L’empowerment è fondamentale: ogni donna impara a riconoscere «che è una persona, che ha dei diritti e che ha bisogno di sostegno per guidarla verso i servizi necessari». Questo approccio olistico comprende l’assistenza psicologica ma anche l’empowerment economico, come le sovvenzioni finanziarie fornite da SCH.

 

Ulysse sottolinea che sostenere i bisogni psicosociali ed economici delle donne e dei bambini sopravvissuti «è un programma costoso ma essenziale». Le Ong e gli aiuti devono dare priorità alle organizzazioni locali di Haiti che sono in prima linea in questo lavoro.
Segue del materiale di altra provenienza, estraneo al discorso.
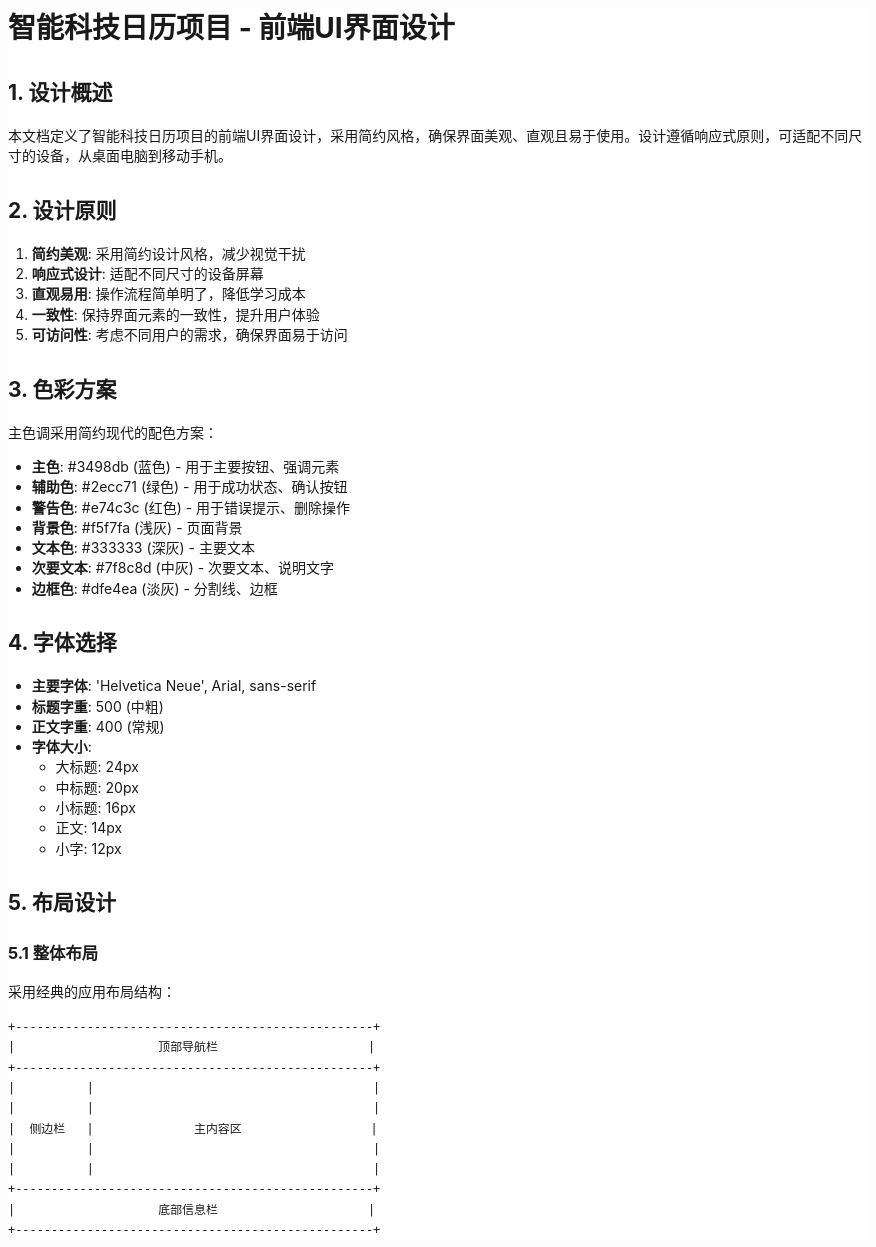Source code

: # 智能科技日历项目 - 前端UI界面设计

## 1. 设计概述

本文档定义了智能科技日历项目的前端UI界面设计，采用简约风格，确保界面美观、直观且易于使用。设计遵循响应式原则，可适配不同尺寸的设备，从桌面电脑到移动手机。

## 2. 设计原则

1. **简约美观**: 采用简约设计风格，减少视觉干扰
2. **响应式设计**: 适配不同尺寸的设备屏幕
3. **直观易用**: 操作流程简单明了，降低学习成本
4. **一致性**: 保持界面元素的一致性，提升用户体验
5. **可访问性**: 考虑不同用户的需求，确保界面易于访问

## 3. 色彩方案

主色调采用简约现代的配色方案：

- **主色**: #3498db (蓝色) - 用于主要按钮、强调元素
- **辅助色**: #2ecc71 (绿色) - 用于成功状态、确认按钮
- **警告色**: #e74c3c (红色) - 用于错误提示、删除操作
- **背景色**: #f5f7fa (浅灰) - 页面背景
- **文本色**: #333333 (深灰) - 主要文本
- **次要文本**: #7f8c8d (中灰) - 次要文本、说明文字
- **边框色**: #dfe4ea (淡灰) - 分割线、边框

## 4. 字体选择

- **主要字体**: 'Helvetica Neue', Arial, sans-serif
- **标题字重**: 500 (中粗)
- **正文字重**: 400 (常规)
- **字体大小**:
  - 大标题: 24px
  - 中标题: 20px
  - 小标题: 16px
  - 正文: 14px
  - 小字: 12px

## 5. 布局设计

### 5.1 整体布局

采用经典的应用布局结构：

```
+--------------------------------------------------+
|                    顶部导航栏                     |
+--------------------------------------------------+
|          |                                       |
|          |                                       |
|  侧边栏   |              主内容区                  |
|          |                                       |
|          |                                       |
+--------------------------------------------------+
|                    底部信息栏                     |
+--------------------------------------------------+
```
«La violenza danneggia migliaia di persone e mette in pericolo la vita di migliaia di donne e bambini; è imperativo sostenere le sopravvissute dopo questo trauma in modo che possano ricostruirsi e prendere il loro posto nella società», prosegue Ulysse.

 

Sono necessari diversi passaggi fondamentali per affrontare efficacemente il problema della violenza contro le donne e i bambini, tra questi: maggiori finanziamenti (stanziare risorse adeguate per sostenere le organizzazioni che forniscono servizi essenziali ai sopravvissuti, tra cui assistenza medica, consulenza psicologica, assistenza legale e sostegno economico); migliore coordinamento (promuovere la collaborazione tra le varie organizzazioni coinvolte nella lotta alla violenza contro donne e bambini per garantire un accesso senza interruzioni ai servizi e prevenire la duplicazione degli sforzi); strategie di prevenzione (attuare programmi di prevenzione completi che promuovano l’uguaglianza di genere, il rispetto per le donne e le ragazze e sfidino le norme sociali dannose che perpetuano la violenza); supporto alle sopravvissute (fornire servizi di supporto su misura alle sopravvissute, considerando le loro esigenze e circostanze individuali, comprese cure mediche, consulenza psicologica, assistenza legale e opportunità di empowerment economico); coinvolgimento della comunità (coinvolgere i membri della comunità, compresi uomini e ragazzi, in campagne di sensibilizzazione e iniziative di prevenzione per promuovere una cultura del rispetto e della nonviolenza); rafforzare il sistema giudiziario (garantire la responsabilità degli autori di violenza contro donne e bambini rafforzando il sistema giudiziario e garantendo procedimenti giudiziari equi e tempestivi).

 

La situazione ad Haiti è terribile, ma con sforzi concertati possiamo lavorare per porre fine al ciclo di violenza che affligge Haiti. Insieme si può fare la differenza.